◆ **Dataset**:
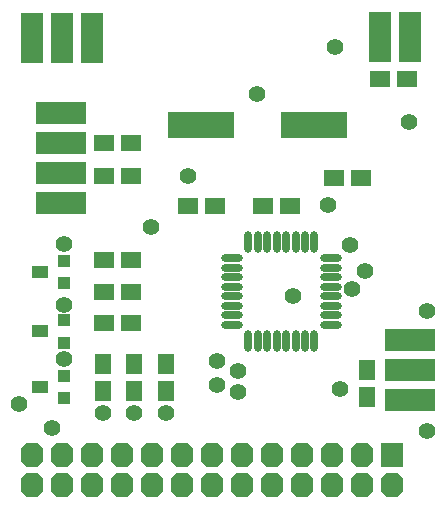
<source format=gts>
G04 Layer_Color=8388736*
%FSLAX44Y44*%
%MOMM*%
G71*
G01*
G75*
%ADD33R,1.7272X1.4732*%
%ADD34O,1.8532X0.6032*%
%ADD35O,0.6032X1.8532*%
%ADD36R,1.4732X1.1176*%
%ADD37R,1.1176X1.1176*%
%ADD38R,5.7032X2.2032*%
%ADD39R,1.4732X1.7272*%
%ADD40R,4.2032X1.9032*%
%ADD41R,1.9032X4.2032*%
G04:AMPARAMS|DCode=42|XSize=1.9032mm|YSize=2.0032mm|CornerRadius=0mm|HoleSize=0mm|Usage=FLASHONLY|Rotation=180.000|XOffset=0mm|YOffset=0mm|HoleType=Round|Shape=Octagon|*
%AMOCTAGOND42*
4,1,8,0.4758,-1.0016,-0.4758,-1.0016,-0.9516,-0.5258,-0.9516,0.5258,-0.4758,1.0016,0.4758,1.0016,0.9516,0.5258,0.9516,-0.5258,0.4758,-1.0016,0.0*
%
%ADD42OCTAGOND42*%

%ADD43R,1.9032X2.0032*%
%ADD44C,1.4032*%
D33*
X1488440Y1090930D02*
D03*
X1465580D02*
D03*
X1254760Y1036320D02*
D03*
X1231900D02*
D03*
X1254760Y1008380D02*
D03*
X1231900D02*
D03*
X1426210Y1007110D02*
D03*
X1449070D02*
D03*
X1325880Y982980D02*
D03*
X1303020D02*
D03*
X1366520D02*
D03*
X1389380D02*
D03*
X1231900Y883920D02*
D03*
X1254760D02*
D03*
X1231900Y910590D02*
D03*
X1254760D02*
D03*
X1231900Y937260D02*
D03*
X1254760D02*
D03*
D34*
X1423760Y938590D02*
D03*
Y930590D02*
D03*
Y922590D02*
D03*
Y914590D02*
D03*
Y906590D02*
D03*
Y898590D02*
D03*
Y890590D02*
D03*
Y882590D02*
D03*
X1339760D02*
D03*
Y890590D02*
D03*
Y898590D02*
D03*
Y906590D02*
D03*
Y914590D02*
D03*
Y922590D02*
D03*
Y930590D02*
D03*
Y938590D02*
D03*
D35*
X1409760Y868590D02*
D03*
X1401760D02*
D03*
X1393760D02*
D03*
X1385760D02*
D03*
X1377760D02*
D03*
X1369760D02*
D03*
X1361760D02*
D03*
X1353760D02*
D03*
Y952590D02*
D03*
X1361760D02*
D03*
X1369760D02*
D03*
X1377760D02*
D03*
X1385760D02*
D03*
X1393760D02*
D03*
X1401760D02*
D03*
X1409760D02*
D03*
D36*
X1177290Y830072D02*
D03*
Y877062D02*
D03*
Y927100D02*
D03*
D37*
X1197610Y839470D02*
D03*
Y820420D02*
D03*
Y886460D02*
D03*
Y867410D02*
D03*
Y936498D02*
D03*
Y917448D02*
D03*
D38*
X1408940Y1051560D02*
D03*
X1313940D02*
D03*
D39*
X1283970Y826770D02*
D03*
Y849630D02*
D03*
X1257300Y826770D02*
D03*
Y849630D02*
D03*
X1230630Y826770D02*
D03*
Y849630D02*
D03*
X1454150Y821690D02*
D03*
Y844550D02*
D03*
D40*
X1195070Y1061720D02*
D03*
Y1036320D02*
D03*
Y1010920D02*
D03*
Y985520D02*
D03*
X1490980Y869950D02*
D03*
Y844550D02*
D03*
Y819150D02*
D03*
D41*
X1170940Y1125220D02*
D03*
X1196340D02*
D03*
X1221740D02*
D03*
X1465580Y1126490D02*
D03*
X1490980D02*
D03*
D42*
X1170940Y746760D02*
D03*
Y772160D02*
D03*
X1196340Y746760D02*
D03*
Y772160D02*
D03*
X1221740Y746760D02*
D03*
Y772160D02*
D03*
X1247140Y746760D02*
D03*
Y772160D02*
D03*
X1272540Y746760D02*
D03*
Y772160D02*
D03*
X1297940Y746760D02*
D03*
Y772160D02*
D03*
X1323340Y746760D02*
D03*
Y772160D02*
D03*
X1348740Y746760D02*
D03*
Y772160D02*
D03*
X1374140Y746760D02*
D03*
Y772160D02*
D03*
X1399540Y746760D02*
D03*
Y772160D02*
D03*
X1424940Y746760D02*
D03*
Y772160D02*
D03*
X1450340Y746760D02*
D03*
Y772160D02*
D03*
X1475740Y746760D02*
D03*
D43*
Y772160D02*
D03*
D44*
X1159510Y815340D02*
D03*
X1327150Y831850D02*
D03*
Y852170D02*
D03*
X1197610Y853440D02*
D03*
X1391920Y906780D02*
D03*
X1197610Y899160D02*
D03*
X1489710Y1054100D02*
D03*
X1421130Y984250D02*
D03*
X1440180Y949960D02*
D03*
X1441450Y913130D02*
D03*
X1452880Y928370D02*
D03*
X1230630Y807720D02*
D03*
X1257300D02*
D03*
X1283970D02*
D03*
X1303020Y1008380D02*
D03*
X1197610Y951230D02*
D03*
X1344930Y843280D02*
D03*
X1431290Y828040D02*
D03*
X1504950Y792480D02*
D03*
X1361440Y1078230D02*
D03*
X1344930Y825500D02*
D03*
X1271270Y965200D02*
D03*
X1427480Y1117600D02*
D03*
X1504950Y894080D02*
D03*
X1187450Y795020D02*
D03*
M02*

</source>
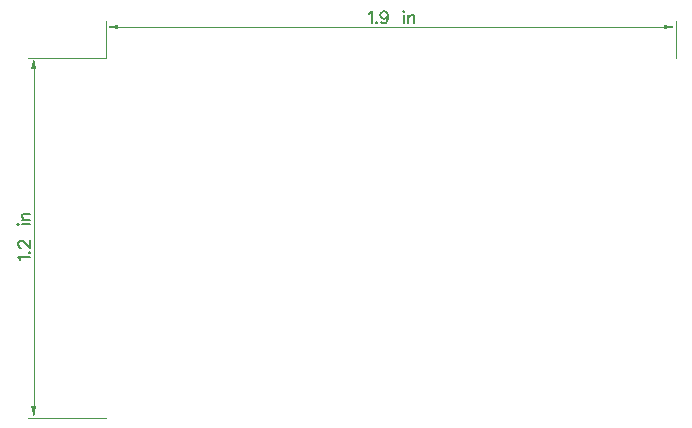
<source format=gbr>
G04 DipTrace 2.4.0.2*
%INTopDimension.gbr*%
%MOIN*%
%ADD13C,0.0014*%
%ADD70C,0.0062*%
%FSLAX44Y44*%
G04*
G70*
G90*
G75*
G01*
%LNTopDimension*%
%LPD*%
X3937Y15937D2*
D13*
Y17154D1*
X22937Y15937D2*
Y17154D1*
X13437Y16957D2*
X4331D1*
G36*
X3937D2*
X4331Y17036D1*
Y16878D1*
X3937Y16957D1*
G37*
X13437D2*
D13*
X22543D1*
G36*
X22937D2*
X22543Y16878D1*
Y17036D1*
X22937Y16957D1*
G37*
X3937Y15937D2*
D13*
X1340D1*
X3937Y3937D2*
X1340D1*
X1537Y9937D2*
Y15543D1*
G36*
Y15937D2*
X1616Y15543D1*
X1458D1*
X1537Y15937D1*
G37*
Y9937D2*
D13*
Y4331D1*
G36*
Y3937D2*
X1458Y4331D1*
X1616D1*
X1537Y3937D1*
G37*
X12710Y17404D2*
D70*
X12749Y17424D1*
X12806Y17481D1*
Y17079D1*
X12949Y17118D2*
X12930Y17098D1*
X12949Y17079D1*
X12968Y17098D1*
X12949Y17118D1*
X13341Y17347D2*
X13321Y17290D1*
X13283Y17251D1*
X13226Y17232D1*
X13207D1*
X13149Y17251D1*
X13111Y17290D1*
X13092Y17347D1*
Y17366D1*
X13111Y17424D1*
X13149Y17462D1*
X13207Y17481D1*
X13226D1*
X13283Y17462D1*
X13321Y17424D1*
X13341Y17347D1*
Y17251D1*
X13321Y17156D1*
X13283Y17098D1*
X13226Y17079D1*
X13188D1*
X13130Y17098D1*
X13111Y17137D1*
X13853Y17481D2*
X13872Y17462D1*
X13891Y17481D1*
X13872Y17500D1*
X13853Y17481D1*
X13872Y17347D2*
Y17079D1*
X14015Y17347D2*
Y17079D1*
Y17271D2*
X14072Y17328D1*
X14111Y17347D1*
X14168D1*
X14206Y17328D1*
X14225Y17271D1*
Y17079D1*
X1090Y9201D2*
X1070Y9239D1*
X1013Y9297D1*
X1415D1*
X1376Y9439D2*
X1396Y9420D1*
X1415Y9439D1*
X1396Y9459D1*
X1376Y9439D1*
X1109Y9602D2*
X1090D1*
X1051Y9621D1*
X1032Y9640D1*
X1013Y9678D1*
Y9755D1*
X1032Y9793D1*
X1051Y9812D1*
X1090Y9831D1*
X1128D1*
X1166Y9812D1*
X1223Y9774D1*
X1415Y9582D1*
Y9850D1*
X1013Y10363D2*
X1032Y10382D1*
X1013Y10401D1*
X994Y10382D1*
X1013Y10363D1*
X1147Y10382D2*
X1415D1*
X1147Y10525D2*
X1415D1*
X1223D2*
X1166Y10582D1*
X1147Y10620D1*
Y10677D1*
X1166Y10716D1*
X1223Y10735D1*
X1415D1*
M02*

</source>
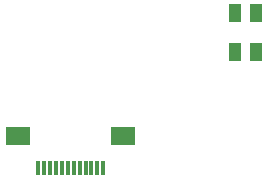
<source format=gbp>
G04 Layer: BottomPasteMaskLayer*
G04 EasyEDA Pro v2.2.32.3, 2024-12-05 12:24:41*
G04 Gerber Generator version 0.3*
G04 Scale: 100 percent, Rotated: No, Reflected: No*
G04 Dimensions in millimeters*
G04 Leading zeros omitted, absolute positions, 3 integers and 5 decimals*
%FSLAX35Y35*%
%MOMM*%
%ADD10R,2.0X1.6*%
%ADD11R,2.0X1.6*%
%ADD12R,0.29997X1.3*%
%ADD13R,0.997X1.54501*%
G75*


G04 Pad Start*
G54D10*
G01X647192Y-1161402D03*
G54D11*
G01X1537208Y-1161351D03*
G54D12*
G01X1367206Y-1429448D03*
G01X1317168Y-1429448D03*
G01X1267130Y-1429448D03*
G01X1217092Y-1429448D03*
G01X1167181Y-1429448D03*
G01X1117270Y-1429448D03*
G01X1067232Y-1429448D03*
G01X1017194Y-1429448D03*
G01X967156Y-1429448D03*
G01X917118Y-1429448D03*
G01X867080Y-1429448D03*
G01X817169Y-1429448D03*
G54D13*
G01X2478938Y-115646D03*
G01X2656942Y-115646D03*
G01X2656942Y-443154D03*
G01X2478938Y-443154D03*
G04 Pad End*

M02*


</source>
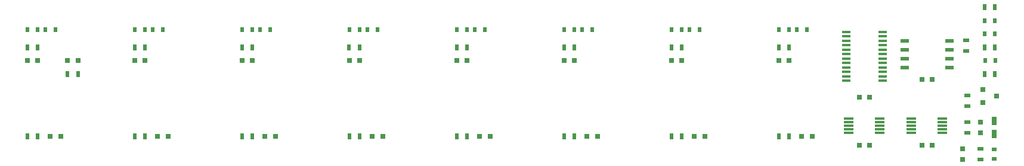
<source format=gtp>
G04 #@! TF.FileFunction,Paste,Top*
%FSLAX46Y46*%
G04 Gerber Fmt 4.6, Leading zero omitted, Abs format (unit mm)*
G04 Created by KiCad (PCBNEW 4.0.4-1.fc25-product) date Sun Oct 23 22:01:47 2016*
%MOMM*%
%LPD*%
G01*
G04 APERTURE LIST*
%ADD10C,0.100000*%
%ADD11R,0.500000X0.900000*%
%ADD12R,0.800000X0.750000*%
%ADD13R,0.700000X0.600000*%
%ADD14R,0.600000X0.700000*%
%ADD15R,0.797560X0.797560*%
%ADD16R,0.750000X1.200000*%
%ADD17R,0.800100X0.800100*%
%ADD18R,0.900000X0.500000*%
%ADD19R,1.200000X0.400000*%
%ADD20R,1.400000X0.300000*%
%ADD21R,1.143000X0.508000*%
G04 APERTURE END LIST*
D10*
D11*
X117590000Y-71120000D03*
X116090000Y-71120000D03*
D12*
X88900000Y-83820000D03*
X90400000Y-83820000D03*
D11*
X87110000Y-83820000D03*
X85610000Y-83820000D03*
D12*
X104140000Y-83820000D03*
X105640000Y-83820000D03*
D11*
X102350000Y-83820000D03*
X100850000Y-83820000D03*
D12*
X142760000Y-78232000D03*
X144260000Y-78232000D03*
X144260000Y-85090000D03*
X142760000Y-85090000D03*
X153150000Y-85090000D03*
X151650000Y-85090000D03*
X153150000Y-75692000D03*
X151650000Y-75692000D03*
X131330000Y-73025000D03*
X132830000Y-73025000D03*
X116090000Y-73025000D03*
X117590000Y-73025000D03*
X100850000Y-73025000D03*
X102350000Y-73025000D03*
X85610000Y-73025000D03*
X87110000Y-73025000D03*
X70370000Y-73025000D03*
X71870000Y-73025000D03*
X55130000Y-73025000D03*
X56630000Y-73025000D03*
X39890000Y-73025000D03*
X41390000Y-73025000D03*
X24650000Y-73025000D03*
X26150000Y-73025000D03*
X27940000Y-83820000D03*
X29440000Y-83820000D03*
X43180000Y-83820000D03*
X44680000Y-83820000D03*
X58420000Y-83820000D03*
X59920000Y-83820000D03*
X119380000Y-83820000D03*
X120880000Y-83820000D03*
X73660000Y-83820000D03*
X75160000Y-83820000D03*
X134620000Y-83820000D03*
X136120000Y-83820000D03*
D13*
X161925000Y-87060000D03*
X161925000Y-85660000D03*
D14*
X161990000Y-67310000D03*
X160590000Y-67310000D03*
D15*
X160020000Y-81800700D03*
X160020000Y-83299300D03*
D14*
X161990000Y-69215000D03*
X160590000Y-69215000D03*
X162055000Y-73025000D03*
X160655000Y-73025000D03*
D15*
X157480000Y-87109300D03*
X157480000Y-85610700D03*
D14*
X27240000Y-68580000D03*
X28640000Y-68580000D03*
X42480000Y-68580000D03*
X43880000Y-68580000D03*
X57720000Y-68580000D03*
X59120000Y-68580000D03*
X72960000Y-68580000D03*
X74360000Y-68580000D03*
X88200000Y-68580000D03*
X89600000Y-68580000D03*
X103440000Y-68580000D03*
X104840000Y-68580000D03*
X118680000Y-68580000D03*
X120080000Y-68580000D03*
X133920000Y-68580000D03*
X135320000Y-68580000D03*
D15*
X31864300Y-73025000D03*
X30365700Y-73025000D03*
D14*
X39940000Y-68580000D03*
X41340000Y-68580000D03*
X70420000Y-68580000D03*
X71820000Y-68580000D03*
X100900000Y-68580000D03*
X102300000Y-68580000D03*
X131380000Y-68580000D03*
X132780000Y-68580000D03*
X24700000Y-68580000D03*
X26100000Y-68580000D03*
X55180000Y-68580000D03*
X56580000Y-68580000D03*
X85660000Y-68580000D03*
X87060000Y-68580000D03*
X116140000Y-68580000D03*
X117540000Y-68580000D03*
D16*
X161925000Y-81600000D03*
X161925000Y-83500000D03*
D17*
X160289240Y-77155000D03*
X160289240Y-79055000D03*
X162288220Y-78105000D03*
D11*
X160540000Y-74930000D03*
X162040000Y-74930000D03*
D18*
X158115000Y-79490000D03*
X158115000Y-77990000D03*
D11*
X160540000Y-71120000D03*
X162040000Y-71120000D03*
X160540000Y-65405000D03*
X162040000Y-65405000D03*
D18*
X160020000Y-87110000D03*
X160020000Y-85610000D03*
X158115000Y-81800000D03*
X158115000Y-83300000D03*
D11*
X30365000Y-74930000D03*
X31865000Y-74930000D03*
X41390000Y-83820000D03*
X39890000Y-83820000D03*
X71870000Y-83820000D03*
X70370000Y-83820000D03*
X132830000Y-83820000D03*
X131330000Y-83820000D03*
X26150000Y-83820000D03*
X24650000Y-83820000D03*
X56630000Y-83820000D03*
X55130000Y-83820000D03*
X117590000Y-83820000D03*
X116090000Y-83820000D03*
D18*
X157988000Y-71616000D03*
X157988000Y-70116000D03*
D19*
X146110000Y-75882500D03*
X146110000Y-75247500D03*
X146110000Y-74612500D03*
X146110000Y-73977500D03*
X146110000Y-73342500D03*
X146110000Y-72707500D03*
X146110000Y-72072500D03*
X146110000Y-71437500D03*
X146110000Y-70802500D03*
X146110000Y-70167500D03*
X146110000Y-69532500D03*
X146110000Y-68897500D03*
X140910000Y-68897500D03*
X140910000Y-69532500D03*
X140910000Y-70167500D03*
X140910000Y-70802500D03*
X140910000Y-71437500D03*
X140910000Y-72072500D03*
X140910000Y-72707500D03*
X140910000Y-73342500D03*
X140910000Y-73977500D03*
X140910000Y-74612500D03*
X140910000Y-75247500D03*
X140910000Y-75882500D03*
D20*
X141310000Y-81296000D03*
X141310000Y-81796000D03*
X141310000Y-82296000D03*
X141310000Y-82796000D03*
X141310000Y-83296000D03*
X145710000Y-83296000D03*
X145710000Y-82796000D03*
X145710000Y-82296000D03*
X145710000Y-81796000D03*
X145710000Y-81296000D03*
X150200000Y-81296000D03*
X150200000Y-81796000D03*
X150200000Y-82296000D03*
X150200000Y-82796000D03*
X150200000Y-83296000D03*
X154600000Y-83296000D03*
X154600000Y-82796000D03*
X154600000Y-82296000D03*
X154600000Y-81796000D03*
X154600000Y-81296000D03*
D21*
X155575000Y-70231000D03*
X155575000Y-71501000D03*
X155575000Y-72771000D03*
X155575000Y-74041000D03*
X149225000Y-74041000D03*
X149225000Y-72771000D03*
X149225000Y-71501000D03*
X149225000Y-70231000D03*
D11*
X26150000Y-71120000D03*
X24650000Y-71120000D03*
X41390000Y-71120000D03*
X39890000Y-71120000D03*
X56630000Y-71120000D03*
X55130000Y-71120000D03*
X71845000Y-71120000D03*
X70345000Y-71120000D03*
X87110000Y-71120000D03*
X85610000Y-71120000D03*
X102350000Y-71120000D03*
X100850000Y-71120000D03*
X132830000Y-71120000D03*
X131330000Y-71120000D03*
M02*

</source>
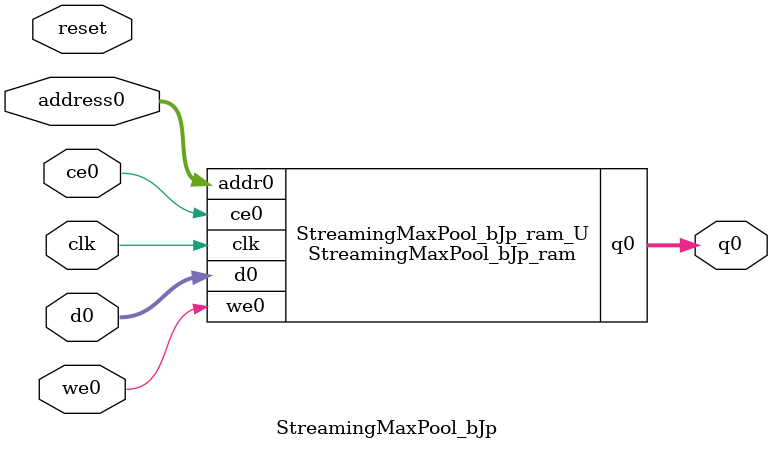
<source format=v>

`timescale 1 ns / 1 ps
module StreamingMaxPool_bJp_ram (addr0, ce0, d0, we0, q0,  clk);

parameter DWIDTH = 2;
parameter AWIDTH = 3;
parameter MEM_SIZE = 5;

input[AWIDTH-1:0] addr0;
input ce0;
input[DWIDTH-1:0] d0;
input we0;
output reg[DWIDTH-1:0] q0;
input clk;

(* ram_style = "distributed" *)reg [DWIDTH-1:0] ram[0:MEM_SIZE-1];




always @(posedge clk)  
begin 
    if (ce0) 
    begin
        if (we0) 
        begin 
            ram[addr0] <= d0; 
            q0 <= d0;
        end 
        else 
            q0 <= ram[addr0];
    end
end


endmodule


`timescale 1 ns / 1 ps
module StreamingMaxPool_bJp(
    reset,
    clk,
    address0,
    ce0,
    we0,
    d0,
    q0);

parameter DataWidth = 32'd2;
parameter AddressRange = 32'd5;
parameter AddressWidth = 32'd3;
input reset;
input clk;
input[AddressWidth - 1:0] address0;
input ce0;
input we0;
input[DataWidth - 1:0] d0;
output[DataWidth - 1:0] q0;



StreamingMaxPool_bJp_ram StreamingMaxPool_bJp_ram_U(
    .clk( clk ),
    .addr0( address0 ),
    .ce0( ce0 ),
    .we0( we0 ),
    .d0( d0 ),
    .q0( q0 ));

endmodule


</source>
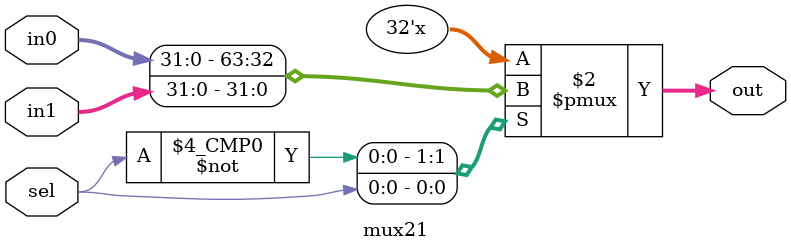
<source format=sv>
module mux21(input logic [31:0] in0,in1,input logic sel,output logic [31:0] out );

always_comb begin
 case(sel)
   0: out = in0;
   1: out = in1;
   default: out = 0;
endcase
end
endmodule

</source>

◆ **What you need to do**: Go through the entries above and count the lines containing the word "Gerber"; give only that count.

◆ **Expected output**: 2